L’idée de départ était de s’intéresser à la gestion des déchets à Mostar. La mairie venait d’adopter un plan écologique et comptait disséminer des bacs à compost un peu partout dans la ville. Quelques articles abordaient déjà le sujet, montrant qu’il existe un réel problème avec le tri et le recyclage. La ville, marquée par le conflit, est séparée en deux : dans la partie Ouest, une majorité de Croates et dans la partie Est, des Bosniaques. Jusqu’au mois de février, cette séparation concernait aussi les services de ramassage des déchets. Un nouveau plan vert, une réunification de ces services publics, une décharge (Uborak) qui a pris feu plusieurs fois… Toutes les conditions sont réunies pour un bon sujet !
En suivant les conseils d’Irfan et de Catarina, et après beaucoup d’hésitations, l’angle s’est resserré autour des conséquences de la mauvaise gestion des déchets sur l’environnement et les êtres humains. Plus particulièrement sur la Neretva, un fleuve très important dans la région, qui traverse Mostar.
Pour écrire notre article, nous avons pris soin d’écouter les écologistes et les responsables de la déchetterie. Les deux camps ont été très faciles à approcher. Le premier jour de terrain, en même temps qu’un autre groupe, nous avons rencontré le maire. Nous sommes allés à la décharge d’Uborak les deux jours suivants. La première fois que nous avons visité les lieux, Catarina a tout de suite commencé à prendre des photos, tant que personne ne le lui interdisait. Nous avons aperçu le directeur de la déchetterie qui a facilement accepté un rendez-vous pour le lendemain. « Je tiens à souligner que c’est la première fois que je m’adresse aux journalistes car jusqu’à présent, je n’ai jamais voulu créer de conflit ou de querelle », a-t-il confié en entretien.
Ce jour-là, nous devions rencontrer l’activiste Omer Hujdur juste devant l’entrée de la déchetterie. C’était avant de savoir que les deux hommes ne se supportaient pas. S’ils se croisaient, nous mettions en péril notre rendez-vous avec le directeur. Il a donc fallu improviser un nouveau lieu de rencontre pendant que nous étions en pleine visite de la décharge ! Irfan a passé un coup de fil l’air de rien pour prévenir Omer Hujdur.

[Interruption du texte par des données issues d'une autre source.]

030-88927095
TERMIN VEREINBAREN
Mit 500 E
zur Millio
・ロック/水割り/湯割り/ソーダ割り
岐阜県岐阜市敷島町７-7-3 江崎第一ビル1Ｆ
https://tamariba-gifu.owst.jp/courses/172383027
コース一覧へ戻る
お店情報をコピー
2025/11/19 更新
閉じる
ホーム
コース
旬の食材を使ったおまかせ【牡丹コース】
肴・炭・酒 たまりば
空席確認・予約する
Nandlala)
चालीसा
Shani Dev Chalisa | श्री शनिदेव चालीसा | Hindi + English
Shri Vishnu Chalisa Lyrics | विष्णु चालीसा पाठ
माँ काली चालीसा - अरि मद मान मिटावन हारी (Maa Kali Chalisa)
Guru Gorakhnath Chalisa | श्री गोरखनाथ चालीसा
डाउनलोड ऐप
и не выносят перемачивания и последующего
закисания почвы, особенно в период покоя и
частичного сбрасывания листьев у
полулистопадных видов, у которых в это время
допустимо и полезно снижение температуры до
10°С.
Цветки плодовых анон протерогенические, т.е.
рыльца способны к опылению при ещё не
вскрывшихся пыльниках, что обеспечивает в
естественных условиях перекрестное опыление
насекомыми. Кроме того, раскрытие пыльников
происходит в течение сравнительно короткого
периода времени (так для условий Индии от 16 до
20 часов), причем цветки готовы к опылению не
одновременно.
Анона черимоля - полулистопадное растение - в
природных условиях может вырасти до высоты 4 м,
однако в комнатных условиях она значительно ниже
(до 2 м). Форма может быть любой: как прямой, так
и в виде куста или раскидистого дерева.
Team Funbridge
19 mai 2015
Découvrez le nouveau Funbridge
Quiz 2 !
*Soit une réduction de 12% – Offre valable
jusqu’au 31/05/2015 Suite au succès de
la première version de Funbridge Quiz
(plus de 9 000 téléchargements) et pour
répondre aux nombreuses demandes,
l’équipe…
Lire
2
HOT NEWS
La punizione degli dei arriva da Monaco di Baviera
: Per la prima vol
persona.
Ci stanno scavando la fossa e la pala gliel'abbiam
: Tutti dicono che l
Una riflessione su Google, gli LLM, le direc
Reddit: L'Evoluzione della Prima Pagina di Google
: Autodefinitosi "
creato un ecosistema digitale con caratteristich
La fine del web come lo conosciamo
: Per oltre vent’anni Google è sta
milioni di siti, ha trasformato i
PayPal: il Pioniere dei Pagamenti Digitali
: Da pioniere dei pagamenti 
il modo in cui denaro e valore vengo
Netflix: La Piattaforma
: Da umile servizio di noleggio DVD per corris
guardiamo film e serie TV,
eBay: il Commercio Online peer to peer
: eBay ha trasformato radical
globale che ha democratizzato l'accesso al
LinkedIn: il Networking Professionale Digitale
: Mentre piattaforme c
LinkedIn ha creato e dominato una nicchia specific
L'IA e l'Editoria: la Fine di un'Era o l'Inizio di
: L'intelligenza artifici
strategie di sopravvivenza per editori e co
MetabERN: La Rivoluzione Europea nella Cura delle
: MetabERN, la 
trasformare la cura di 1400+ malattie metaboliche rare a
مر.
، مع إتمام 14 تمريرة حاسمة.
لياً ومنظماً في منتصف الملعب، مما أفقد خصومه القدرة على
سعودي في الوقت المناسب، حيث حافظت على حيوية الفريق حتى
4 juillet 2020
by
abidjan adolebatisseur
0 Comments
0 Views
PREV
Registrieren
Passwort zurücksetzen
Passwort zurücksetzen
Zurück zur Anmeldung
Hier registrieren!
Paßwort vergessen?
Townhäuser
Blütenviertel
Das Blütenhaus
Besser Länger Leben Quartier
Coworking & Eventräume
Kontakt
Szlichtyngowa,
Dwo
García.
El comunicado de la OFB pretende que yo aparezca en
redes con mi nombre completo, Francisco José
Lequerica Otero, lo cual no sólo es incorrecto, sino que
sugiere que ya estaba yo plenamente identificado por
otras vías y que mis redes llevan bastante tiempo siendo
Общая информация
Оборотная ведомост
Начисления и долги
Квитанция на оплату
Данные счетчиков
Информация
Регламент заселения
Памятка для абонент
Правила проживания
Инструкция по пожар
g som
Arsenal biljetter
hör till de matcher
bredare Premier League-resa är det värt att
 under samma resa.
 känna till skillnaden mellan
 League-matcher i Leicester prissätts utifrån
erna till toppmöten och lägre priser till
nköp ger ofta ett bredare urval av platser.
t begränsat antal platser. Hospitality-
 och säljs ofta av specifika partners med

Nous nous sommes ensuite rendus au sommet de la colline depuis laquelle on peut voir l’arrière de la décharge. Là, tout s’est accéléré. Omer Hujdur a contacté l’actuel président du mouvement écologiste, Fuad Hujdur, qui a aussi accepté de nous revoir. Les discussions informelles s’enchaînaient, la parole était libre. Catarina a notamment pu longuement discuter avec une personne qui ne voulait pas être mentionnée dans l’article, mais qui nous a donné des informations supplémentaires. Grâce à elle, nous savons que le sujet est tentaculaire et que beaucoup de questions restent en suspens.
Tout au long du reportage, Irfan et Catarina ont dû redoubler d’efforts et s’adapter rapidement. C’est-à-dire apprendre à utiliser un vocabulaire technique pour qu’il n’y ait pas d’erreur de traduction et de compréhension. Mais aussi mener des interviews : ils ont dû rebondir et demander des précisions, même quand elles étaient gênantes ou dirigées à des sources intimidantes. « Que pense l’administration des associations qui luttent contre la fermeture de Uborak ? Êtes-vous au courant qu’en 2021, un groupe de journalistes a constaté que les eaux usées produites par la décharge polluent le ruisseau qui se jette dans la Neretva ? ».
Donner tous les détails semble difficile. Nous avons touché à un sujet sensible. Nous le savions à la manière dont notre groupe était accueilli, aux mots choisis, au ton employé et aux regards de nos interlocuteurs, souvent frustrés de ne pouvoir davantage en parler.